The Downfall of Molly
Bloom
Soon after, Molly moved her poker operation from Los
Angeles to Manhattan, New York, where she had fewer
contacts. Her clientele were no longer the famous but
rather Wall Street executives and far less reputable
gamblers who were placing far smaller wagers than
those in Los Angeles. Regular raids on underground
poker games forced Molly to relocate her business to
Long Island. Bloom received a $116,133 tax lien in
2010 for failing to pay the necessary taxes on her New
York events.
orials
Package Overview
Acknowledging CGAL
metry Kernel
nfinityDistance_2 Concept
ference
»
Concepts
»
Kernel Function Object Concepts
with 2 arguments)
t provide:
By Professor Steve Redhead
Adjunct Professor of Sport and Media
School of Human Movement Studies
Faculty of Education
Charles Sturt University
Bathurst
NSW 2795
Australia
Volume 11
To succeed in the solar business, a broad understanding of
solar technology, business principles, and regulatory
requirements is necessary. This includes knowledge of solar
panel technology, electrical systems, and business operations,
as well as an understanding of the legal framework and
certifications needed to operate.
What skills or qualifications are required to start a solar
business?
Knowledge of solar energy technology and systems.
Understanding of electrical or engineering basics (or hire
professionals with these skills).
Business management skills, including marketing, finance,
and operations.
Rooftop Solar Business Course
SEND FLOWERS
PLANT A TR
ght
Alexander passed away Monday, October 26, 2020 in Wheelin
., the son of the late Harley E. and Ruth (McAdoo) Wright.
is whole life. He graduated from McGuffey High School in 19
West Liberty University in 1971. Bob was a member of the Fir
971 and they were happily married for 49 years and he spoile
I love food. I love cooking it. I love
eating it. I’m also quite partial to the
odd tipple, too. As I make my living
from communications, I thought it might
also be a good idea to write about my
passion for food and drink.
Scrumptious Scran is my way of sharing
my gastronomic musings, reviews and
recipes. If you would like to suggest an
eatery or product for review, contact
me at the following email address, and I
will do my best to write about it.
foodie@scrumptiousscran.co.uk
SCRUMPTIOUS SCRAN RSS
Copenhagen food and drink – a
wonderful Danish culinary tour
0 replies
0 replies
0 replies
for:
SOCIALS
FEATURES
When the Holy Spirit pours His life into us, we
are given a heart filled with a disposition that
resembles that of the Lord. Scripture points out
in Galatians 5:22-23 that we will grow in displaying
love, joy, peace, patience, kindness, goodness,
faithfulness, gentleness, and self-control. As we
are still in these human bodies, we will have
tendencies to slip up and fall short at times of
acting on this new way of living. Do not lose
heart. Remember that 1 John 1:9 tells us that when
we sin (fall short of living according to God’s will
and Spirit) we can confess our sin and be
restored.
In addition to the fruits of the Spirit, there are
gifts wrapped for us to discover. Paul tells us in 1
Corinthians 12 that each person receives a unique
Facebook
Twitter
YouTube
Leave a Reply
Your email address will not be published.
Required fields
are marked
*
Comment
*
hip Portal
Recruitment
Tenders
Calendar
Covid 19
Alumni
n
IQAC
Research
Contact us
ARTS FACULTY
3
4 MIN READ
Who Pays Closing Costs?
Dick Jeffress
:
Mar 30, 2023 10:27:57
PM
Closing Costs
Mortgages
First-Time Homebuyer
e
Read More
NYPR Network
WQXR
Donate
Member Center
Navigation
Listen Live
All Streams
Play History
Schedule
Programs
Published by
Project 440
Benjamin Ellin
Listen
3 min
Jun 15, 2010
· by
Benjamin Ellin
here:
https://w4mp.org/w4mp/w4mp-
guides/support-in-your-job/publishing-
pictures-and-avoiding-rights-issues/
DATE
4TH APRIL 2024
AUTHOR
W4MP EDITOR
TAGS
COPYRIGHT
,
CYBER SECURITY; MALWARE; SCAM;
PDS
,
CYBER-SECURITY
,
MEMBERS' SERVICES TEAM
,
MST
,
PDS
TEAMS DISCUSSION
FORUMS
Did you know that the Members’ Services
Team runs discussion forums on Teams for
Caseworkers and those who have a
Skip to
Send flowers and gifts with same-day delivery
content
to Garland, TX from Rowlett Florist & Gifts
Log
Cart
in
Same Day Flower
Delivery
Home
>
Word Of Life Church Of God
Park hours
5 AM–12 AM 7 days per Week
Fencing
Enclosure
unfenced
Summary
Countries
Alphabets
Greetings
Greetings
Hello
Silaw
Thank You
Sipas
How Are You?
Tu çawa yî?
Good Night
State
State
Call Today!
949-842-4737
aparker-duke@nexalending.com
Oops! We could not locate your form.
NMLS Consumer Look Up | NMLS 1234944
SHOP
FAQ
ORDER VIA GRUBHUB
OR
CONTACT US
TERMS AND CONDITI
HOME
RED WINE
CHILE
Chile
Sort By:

→ OPGAVEDETAILS
Neem alstublieft alle regels van het materiaal hierboven letterlijk over.

→ ANTWOORD HIERONDER
The Downfall of Molly
Bloom
Soon after, Molly moved her poker operation from Los
Angeles to Manhattan, New York, where she had fewer
contacts. Her clientele were no longer the famous but
rather Wall Street executives and far less reputable
gamblers who were placing far smaller wagers than
those in Los Angeles. Regular raids on underground
poker games forced Molly to relocate her business to
Long Island. Bloom received a $116,133 tax lien in
2010 for failing to pay the necessary taxes on her New
York events.
orials
Package Overview
Acknowledging CGAL
metry Kernel
nfinityDistance_2 Concept
ference
»
Concepts
»
Kernel Function Object Concepts
with 2 arguments)
t provide:
By Professor Steve Redhead
Adjunct Professor of Sport and Media
School of Human Movement Studies
Faculty of Education
Charles Sturt University
Bathurst
NSW 2795
Australia
Volume 11
To succeed in the solar business, a broad understanding of
solar technology, business principles, and regulatory
requirements is necessary. This includes knowledge of solar
panel technology, electrical systems, and business operations,
as well as an understanding of the legal framework and
certifications needed to operate.
What skills or qualifications are required to start a solar
business?
Knowledge of solar energy technology and systems.
Understanding of electrical or engineering basics (or hire
professionals with these skills).
Business management skills, including marketing, finance,
and operations.
Rooftop Solar Business Course
SEND FLOWERS
PLANT A TR
ght
Alexander passed away Monday, October 26, 2020 in Wheelin
., the son of the late Harley E. and Ruth (McAdoo) Wright.
is whole life. He graduated from McGuffey High School in 19
West Liberty University in 1971. Bob was a member of the Fir
971 and they were happily married for 49 years and he spoile
I love food. I love cooking it. I love
eating it. I’m also quite partial to the
odd tipple, too. As I make my living
from communications, I thought it might
also be a good idea to write about my
passion for food and drink.
Scrumptious Scran is my way of sharing
my gastronomic musings, reviews and
recipes. If you would like to suggest an
eatery or product for review, contact
me at the following email address, and I
will do my best to write about it.
foodie@scrumptiousscran.co.uk
SCRUMPTIOUS SCRAN RSS
Copenhagen food and drink – a
wonderful Danish culinary tour
0 replies
0 replies
0 replies
for:
SOCIALS
FEATURES
When the Holy Spirit pours His life into us, we
are given a heart filled with a disposition that
resembles that of the Lord. Scripture points out
in Galatians 5:22-23 that we will grow in displaying
love, joy, peace, patience, kindness, goodness,
faithfulness, gentleness, and self-control. As we
are still in these human bodies, we will have
tendencies to slip up and fall short at times of
acting on this new way of living. Do not lose
heart. Remember that 1 John 1:9 tells us that when
we sin (fall short of living according to God’s will
and Spirit) we can confess our sin and be
restored.
In addition to the fruits of the Spirit, there are
gifts wrapped for us to discover. Paul tells us in 1
Corinthians 12 that each person receives a unique
Facebook
Twitter
YouTube
Leave a Reply
Your email address will not be published.
Required fields
are marked
*
Comment
*
hip Portal
Recruitment
Tenders
Calendar
Covid 19
Alumni
n
IQAC
Research
Contact us
ARTS FACULTY
3
4 MIN READ
Who Pays Closing Costs?
Dick Jeffress
:
Mar 30, 2023 10:27:57
PM
Closing Costs
Mortgages
First-Time Homebuyer
e
Read More
NYPR Network
WQXR
Donate
Member Center
Navigation
Listen Live
All Streams
Play History
Schedule
Programs
Published by
Project 440
Benjamin Ellin
Listen
3 min
Jun 15, 2010
· by
Benjamin Ellin
here:
https://w4mp.org/w4mp/w4mp-
guides/support-in-your-job/publishing-
pictures-and-avoiding-rights-issues/
DATE
4TH APRIL 2024
AUTHOR
W4MP EDITOR
TAGS
COPYRIGHT
,
CYBER SECURITY; MALWARE; SCAM;
PDS
,
CYBER-SECURITY
,
MEMBERS' SERVICES TEAM
,
MST
,
PDS
TEAMS DISCUSSION
FORUMS
Did you know that the Members’ Services
Team runs discussion forums on Teams for
Caseworkers and those who have a
Skip to
Send flowers and gifts with same-day delivery
content
to Garland, TX from Rowlett Florist & Gifts
Log
Cart
in
Same Day Flower
Delivery
Home
>
Word Of Life Church Of God
Park hours
5 AM–12 AM 7 days per Week
Fencing
Enclosure
unfenced
Summary
Countries
Alphabets
Greetings
Greetings
Hello
Silaw
Thank You
Sipas
How Are You?
Tu çawa yî?
Good Night
State
State
Call Today!
949-842-4737
aparker-duke@nexalending.com
Oops! We could not locate your form.
NMLS Consumer Look Up | NMLS 1234944
SHOP
FAQ
ORDER VIA GRUBHUB
OR
CONTACT US
TERMS AND CONDITI
HOME
RED WINE
CHILE
Chile
Sort By:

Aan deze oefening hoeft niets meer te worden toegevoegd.